We arrived in Kandy with time enough for ayeverdic massages, before we ventured out - again in the rain - to see the evening puja ceremony at The Temple Of The Tooth. Our guide had every other one of his tombstone teeth missing, a brilliant irony that seemingly escaped him but kept us smiling through most of the tour. (In fact, come to think of it, most of the guides I saw there had the same dental characteristics... Maybe that was a requisite of the job?) The atmosphere was fantastic... incense and Jasmine blossom offerings, temple drumming and chanting being broadcast from the inner sanctum over the whole town we approached. Walking through the garden complex in the dark as we were leaving, there was a lone monk sitting cross-legged under a tree, the curve of its trunk forming a naga head above him, perfectly protecting him from the rain; a living embodiment of every Buddha we had just seen. 
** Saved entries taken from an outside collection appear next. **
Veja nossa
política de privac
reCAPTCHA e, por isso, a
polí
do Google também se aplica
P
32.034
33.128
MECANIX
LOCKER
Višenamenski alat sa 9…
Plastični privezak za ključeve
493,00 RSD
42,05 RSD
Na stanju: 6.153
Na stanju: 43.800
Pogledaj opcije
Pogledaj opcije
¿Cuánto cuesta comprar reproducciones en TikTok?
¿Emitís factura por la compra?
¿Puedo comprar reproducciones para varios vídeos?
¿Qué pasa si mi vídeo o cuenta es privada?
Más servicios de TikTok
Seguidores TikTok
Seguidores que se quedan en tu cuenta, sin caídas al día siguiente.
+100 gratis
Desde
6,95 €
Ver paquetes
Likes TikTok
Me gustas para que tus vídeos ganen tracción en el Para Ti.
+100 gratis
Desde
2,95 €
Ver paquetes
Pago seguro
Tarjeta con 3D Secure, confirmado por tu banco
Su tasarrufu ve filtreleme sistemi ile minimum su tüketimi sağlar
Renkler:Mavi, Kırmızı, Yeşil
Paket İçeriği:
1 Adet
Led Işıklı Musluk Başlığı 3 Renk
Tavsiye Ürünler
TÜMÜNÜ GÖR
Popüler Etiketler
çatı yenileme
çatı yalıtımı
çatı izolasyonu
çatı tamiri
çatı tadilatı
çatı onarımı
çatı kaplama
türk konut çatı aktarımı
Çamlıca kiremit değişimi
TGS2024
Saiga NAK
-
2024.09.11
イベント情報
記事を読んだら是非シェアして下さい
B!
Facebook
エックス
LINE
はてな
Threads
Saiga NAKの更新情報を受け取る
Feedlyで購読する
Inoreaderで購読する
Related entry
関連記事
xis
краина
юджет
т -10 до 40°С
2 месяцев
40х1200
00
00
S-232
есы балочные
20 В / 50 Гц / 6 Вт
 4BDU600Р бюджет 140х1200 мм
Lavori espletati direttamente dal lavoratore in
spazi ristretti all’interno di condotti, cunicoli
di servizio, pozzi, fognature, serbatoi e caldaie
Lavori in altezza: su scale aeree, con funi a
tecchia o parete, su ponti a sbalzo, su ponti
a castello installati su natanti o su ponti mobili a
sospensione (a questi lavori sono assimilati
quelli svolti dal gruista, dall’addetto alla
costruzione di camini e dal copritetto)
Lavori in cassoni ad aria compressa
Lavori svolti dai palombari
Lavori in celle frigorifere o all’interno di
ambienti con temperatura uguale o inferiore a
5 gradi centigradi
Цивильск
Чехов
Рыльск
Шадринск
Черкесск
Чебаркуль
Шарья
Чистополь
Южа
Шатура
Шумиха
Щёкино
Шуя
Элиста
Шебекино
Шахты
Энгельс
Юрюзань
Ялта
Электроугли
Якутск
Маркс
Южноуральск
The botanical gardens are home to (if this is an exaggeration, it's not too big a one) hundreds of thousands of fruit bats, agitated in the heat of the day and flying between the pine trees to try to cool off. The recent downpours had created an amazing halo effect around the sun and as the bats flew across it, it illuminated their wings like a Da Vinci blueprint - you could see every bone and vein in perfect silhouette. The path beneath then was covered in guano and very slippery, so I cut across the grass and immediately came within a couple of paces of a 5ft long pit viper.

So, we're leaving the tranquility (aside from the bats.  And the snakes) of the gardens to the hundreds of discreetly canoodling young couples, and heading back to town for a wander around the lakeshore. And a G&T sundowner on the terrace. It feels like the right thing to do in ever so colonial Kandy.